[Data entries]
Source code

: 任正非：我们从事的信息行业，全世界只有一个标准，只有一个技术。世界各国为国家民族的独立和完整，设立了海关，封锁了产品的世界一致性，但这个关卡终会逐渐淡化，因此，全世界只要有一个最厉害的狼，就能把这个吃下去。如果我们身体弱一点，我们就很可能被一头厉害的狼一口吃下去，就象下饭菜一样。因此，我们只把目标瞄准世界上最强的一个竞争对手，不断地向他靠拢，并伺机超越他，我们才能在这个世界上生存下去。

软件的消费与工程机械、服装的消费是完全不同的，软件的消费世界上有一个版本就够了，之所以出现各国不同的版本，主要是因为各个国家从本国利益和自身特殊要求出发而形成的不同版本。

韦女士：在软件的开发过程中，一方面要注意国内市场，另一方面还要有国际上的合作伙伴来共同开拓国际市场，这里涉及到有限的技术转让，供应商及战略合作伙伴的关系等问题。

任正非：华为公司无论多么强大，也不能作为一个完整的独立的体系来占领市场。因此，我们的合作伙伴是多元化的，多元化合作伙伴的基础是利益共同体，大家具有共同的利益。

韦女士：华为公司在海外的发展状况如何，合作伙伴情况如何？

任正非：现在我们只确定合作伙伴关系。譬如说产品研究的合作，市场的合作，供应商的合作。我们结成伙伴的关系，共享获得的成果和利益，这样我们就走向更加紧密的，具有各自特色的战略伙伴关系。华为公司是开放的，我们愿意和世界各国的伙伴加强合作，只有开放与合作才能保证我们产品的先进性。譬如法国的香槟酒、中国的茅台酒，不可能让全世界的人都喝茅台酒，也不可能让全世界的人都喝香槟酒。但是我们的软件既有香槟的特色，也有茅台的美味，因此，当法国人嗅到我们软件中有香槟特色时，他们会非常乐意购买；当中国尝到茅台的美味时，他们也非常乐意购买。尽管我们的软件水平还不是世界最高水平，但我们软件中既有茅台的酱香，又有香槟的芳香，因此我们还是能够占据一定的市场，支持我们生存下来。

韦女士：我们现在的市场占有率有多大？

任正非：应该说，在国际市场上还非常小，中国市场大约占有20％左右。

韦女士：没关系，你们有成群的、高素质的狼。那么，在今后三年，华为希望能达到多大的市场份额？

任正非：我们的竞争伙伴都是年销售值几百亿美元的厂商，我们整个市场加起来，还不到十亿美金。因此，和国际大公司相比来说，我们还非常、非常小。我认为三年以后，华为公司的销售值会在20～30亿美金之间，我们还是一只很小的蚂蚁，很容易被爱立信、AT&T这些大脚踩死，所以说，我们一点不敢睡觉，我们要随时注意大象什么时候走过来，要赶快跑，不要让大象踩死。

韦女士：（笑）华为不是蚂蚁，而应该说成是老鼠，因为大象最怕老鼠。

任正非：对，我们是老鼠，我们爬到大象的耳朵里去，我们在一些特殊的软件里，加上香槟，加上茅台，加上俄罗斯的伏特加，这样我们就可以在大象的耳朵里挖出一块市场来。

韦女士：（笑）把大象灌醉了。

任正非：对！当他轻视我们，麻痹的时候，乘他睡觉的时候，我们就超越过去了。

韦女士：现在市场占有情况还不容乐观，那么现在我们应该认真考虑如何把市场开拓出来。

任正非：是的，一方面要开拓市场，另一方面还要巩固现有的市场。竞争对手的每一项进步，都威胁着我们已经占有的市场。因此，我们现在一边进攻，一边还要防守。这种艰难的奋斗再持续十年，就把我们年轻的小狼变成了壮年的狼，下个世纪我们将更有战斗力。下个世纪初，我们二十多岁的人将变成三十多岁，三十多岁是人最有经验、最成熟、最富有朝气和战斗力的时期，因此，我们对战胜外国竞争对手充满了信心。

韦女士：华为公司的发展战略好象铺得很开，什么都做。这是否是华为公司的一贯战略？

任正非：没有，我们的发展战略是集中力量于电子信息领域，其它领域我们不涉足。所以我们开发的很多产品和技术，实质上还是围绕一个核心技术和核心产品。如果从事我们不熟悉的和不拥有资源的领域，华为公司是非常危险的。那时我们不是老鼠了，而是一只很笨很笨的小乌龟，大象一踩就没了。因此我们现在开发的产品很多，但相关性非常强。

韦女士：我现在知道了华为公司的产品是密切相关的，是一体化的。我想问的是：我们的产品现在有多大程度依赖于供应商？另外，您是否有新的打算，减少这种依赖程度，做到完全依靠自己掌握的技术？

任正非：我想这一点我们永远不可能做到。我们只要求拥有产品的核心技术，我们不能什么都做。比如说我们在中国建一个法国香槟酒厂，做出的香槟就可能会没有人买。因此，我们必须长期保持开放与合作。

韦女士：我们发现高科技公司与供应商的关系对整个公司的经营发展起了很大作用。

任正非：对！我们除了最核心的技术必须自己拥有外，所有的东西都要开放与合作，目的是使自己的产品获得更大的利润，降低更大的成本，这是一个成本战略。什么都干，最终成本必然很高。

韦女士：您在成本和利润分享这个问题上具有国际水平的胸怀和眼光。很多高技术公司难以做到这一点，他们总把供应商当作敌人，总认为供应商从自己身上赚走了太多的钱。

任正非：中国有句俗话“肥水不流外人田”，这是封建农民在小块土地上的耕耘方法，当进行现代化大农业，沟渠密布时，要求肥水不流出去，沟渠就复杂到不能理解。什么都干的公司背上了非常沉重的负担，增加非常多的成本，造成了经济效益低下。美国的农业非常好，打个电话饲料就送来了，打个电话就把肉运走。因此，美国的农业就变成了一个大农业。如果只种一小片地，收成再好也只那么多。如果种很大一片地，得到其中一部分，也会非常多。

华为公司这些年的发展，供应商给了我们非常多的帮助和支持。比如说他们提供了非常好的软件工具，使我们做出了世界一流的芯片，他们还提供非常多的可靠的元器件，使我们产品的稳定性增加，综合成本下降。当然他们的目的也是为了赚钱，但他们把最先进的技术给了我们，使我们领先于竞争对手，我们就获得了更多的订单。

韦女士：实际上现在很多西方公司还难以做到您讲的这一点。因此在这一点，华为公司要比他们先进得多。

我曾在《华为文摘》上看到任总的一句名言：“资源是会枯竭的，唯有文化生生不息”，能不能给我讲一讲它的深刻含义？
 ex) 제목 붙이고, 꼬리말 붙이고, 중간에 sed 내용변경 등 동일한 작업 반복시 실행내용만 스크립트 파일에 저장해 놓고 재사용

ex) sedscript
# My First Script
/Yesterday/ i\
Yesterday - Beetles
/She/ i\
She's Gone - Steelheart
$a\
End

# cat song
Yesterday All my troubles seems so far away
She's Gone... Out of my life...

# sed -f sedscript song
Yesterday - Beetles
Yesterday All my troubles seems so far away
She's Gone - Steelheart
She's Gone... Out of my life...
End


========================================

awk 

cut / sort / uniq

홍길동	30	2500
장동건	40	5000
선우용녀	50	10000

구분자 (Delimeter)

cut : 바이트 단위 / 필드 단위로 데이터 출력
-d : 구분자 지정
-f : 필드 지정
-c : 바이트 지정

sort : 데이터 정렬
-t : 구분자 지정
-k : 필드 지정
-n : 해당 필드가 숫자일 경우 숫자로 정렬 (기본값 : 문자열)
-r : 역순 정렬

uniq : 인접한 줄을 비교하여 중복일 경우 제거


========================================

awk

__THE TASK__:
Go through the data and copy each line exactly as it was written.

__WRITTEN RESPONSE__:
Source code

: 任正非：我们从事的信息行业，全世界只有一个标准，只有一个技术。世界各国为国家民族的独立和完整，设立了海关，封锁了产品的世界一致性，但这个关卡终会逐渐淡化，因此，全世界只要有一个最厉害的狼，就能把这个吃下去。如果我们身体弱一点，我们就很可能被一头厉害的狼一口吃下去，就象下饭菜一样。因此，我们只把目标瞄准世界上最强的一个竞争对手，不断地向他靠拢，并伺机超越他，我们才能在这个世界上生存下去。

软件的消费与工程机械、服装的消费是完全不同的，软件的消费世界上有一个版本就够了，之所以出现各国不同的版本，主要是因为各个国家从本国利益和自身特殊要求出发而形成的不同版本。

韦女士：在软件的开发过程中，一方面要注意国内市场，另一方面还要有国际上的合作伙伴来共同开拓国际市场，这里涉及到有限的技术转让，供应商及战略合作伙伴的关系等问题。

任正非：华为公司无论多么强大，也不能作为一个完整的独立的体系来占领市场。因此，我们的合作伙伴是多元化的，多元化合作伙伴的基础是利益共同体，大家具有共同的利益。

韦女士：华为公司在海外的发展状况如何，合作伙伴情况如何？

任正非：现在我们只确定合作伙伴关系。譬如说产品研究的合作，市场的合作，供应商的合作。我们结成伙伴的关系，共享获得的成果和利益，这样我们就走向更加紧密的，具有各自特色的战略伙伴关系。华为公司是开放的，我们愿意和世界各国的伙伴加强合作，只有开放与合作才能保证我们产品的先进性。譬如法国的香槟酒、中国的茅台酒，不可能让全世界的人都喝茅台酒，也不可能让全世界的人都喝香槟酒。但是我们的软件既有香槟的特色，也有茅台的美味，因此，当法国人嗅到我们软件中有香槟特色时，他们会非常乐意购买；当中国尝到茅台的美味时，他们也非常乐意购买。尽管我们的软件水平还不是世界最高水平，但我们软件中既有茅台的酱香，又有香槟的芳香，因此我们还是能够占据一定的市场，支持我们生存下来。

韦女士：我们现在的市场占有率有多大？

任正非：应该说，在国际市场上还非常小，中国市场大约占有20％左右。

韦女士：没关系，你们有成群的、高素质的狼。那么，在今后三年，华为希望能达到多大的市场份额？

任正非：我们的竞争伙伴都是年销售值几百亿美元的厂商，我们整个市场加起来，还不到十亿美金。因此，和国际大公司相比来说，我们还非常、非常小。我认为三年以后，华为公司的销售值会在20～30亿美金之间，我们还是一只很小的蚂蚁，很容易被爱立信、AT&T这些大脚踩死，所以说，我们一点不敢睡觉，我们要随时注意大象什么时候走过来，要赶快跑，不要让大象踩死。

韦女士：（笑）华为不是蚂蚁，而应该说成是老鼠，因为大象最怕老鼠。

任正非：对，我们是老鼠，我们爬到大象的耳朵里去，我们在一些特殊的软件里，加上香槟，加上茅台，加上俄罗斯的伏特加，这样我们就可以在大象的耳朵里挖出一块市场来。

韦女士：（笑）把大象灌醉了。

任正非：对！当他轻视我们，麻痹的时候，乘他睡觉的时候，我们就超越过去了。

韦女士：现在市场占有情况还不容乐观，那么现在我们应该认真考虑如何把市场开拓出来。

任正非：是的，一方面要开拓市场，另一方面还要巩固现有的市场。竞争对手的每一项进步，都威胁着我们已经占有的市场。因此，我们现在一边进攻，一边还要防守。这种艰难的奋斗再持续十年，就把我们年轻的小狼变成了壮年的狼，下个世纪我们将更有战斗力。下个世纪初，我们二十多岁的人将变成三十多岁，三十多岁是人最有经验、最成熟、最富有朝气和战斗力的时期，因此，我们对战胜外国竞争对手充满了信心。

韦女士：华为公司的发展战略好象铺得很开，什么都做。这是否是华为公司的一贯战略？

任正非：没有，我们的发展战略是集中力量于电子信息领域，其它领域我们不涉足。所以我们开发的很多产品和技术，实质上还是围绕一个核心技术和核心产品。如果从事我们不熟悉的和不拥有资源的领域，华为公司是非常危险的。那时我们不是老鼠了，而是一只很笨很笨的小乌龟，大象一踩就没了。因此我们现在开发的产品很多，但相关性非常强。

韦女士：我现在知道了华为公司的产品是密切相关的，是一体化的。我想问的是：我们的产品现在有多大程度依赖于供应商？另外，您是否有新的打算，减少这种依赖程度，做到完全依靠自己掌握的技术？

任正非：我想这一点我们永远不可能做到。我们只要求拥有产品的核心技术，我们不能什么都做。比如说我们在中国建一个法国香槟酒厂，做出的香槟就可能会没有人买。因此，我们必须长期保持开放与合作。

韦女士：我们发现高科技公司与供应商的关系对整个公司的经营发展起了很大作用。

任正非：对！我们除了最核心的技术必须自己拥有外，所有的东西都要开放与合作，目的是使自己的产品获得更大的利润，降低更大的成本，这是一个成本战略。什么都干，最终成本必然很高。

韦女士：您在成本和利润分享这个问题上具有国际水平的胸怀和眼光。很多高技术公司难以做到这一点，他们总把供应商当作敌人，总认为供应商从自己身上赚走了太多的钱。

任正非：中国有句俗话“肥水不流外人田”，这是封建农民在小块土地上的耕耘方法，当进行现代化大农业，沟渠密布时，要求肥水不流出去，沟渠就复杂到不能理解。什么都干的公司背上了非常沉重的负担，增加非常多的成本，造成了经济效益低下。美国的农业非常好，打个电话饲料就送来了，打个电话就把肉运走。因此，美国的农业就变成了一个大农业。如果只种一小片地，收成再好也只那么多。如果种很大一片地，得到其中一部分，也会非常多。

华为公司这些年的发展，供应商给了我们非常多的帮助和支持。比如说他们提供了非常好的软件工具，使我们做出了世界一流的芯片，他们还提供非常多的可靠的元器件，使我们产品的稳定性增加，综合成本下降。当然他们的目的也是为了赚钱，但他们把最先进的技术给了我们，使我们领先于竞争对手，我们就获得了更多的订单。

韦女士：实际上现在很多西方公司还难以做到您讲的这一点。因此在这一点，华为公司要比他们先进得多。

我曾在《华为文摘》上看到任总的一句名言：“资源是会枯竭的，唯有文化生生不息”，能不能给我讲一讲它的深刻含义？
 ex) 제목 붙이고, 꼬리말 붙이고, 중간에 sed 내용변경 등 동일한 작업 반복시 실행내용만 스크립트 파일에 저장해 놓고 재사용

ex) sedscript
# My First Script
/Yesterday/ i\
Yesterday - Beetles
/She/ i\
She's Gone - Steelheart
$a\
End

# cat song
Yesterday All my troubles seems so far away
She's Gone... Out of my life...

# sed -f sedscript song
Yesterday - Beetles
Yesterday All my troubles seems so far away
She's Gone - Steelheart
She's Gone... Out of my life...
End


========================================

awk 

cut / sort / uniq

홍길동	30	2500
장동건	40	5000
선우용녀	50	10000

구분자 (Delimeter)

cut : 바이트 단위 / 필드 단위로 데이터 출력
-d : 구분자 지정
-f : 필드 지정
-c : 바이트 지정

sort : 데이터 정렬
-t : 구분자 지정
-k : 필드 지정
-n : 해당 필드가 숫자일 경우 숫자로 정렬 (기본값 : 문자열)
-r : 역순 정렬

uniq : 인접한 줄을 비교하여 중복일 경우 제거


========================================

awk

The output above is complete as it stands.